The Comfort of Knowing Where the Button Is
There is a particular kind of loyalty people reserve for tools that have, objectively speaking, done nothing to deserve it.
Not good tools. Not elegant tools. Not even especially reliable tools. I mean the slightly clumsy ones. The programs with one weird menu. The old keyboard shortcut that makes no sense. The coffee machine that wheezes like it has a private grievance against mornings, but still produces a decent result if you tap the side in just the right place.
A better version always exists. A cleaner interface. A smarter system. A shinier replacement with a tasteful onboarding flow and a small army of people insisting it will change your life.
And yet people keep going back to the mediocre old thing.
This gets described as resistance to change, which is sometimes true, but also a bit lazy. It misses what people are actually protecting.
A familiar tool does not just perform a task. It stores tiny deposits of your life. It remembers the route your attention likes to take. Your hand knows where the button is before your brain has fully joined the meeting. You know which warning can be ignored, which click means trouble, which awkward workaround is ugly but safe. The tool has become, in a modest and unglamorous way, part of your nervous system.
A new tool may be better in the abstract while still being worse on Tuesday at 3:17 pm.
That is the hour at which abstractions tend to lose their magic. You do not want a future of improved efficiency. You want to finish the thing in front of you without having to become a novice halfway through. You want to stay inside the work, not keep stepping outside it to ask where somebody hid the settings panel this time.
I think a lot of modern product design quietly underestimates the emotional cost of renewed attention. It treats learning as a one-off tax, mildly annoying but fundamentally trivial. In reality, relearning is expensive because attention is expensive. The moment a tool stops feeling transparent and starts feeling present, it is no longer helping as much as its spec sheet claims.
This is why a mediocre tool can earn affection. It has stopped interrupting you. It has become boring in the most useful possible way.
Boring is underrated. Boring means you and the tool have signed a peace treaty. It means the rough edges are mapped. It means your mistakes are no longer exploratory, they are personal traditions.
There is dignity in that sort of competence. Not excellence, competence. The plain, unsexy pleasure of knowing what will happen next.
The strange part is that this loyalty is rarely about the tool alone. It is about the version of yourself that became capable while using it. A familiar tool is often a museum of small victories. You learned your job here. You solved a horrible problem here.
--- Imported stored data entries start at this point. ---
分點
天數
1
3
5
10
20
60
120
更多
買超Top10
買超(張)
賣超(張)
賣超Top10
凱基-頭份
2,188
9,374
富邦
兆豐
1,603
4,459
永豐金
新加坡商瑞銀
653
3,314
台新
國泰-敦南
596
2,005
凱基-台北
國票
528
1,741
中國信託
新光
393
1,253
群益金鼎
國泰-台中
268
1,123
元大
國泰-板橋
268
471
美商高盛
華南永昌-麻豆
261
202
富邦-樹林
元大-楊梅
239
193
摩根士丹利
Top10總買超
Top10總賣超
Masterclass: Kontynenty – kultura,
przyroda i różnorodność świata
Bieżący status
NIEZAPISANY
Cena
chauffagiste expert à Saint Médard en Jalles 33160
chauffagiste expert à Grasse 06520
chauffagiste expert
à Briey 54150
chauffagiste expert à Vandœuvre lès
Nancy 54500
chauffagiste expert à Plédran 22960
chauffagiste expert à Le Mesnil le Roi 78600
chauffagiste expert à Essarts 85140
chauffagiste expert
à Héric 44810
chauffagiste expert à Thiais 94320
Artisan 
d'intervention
You stayed up too late with this stupid interface glowing at you and, eventually, won. Replacing the tool can feel weirdly like replacing the evidence.
None of this means improvement is fake. Sometimes the old tool is genuinely terrible and deserves a swift, unsentimental burial. Sometimes the new one is so clearly better that hanging on becomes a hobby in self-sabotage. I am not arguing for digital taxidermy.
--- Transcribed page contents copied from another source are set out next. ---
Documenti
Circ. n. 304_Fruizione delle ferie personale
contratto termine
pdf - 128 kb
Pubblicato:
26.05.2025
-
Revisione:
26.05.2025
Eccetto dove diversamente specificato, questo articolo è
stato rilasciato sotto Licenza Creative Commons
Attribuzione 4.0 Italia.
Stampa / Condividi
I am only saying that convenience is not the same as capability, and capability is not the same as trust. Trust takes repetition. Trust takes surviving each other's flaws. Trust takes enough ordinary days that the tool stops introducing itself.
Maybe that is why people defend their battered preferences with such unexpected force. They are not defending software. They are defending accumulated fluency. They are defending the right not to start from zero just because someone else enjoys the smell of a fresh interface.
A tool can be technically superior and still fail the basic test of whether it lets a human get on with being a human.
Sometimes the best feature is simply this: you already know where the button is.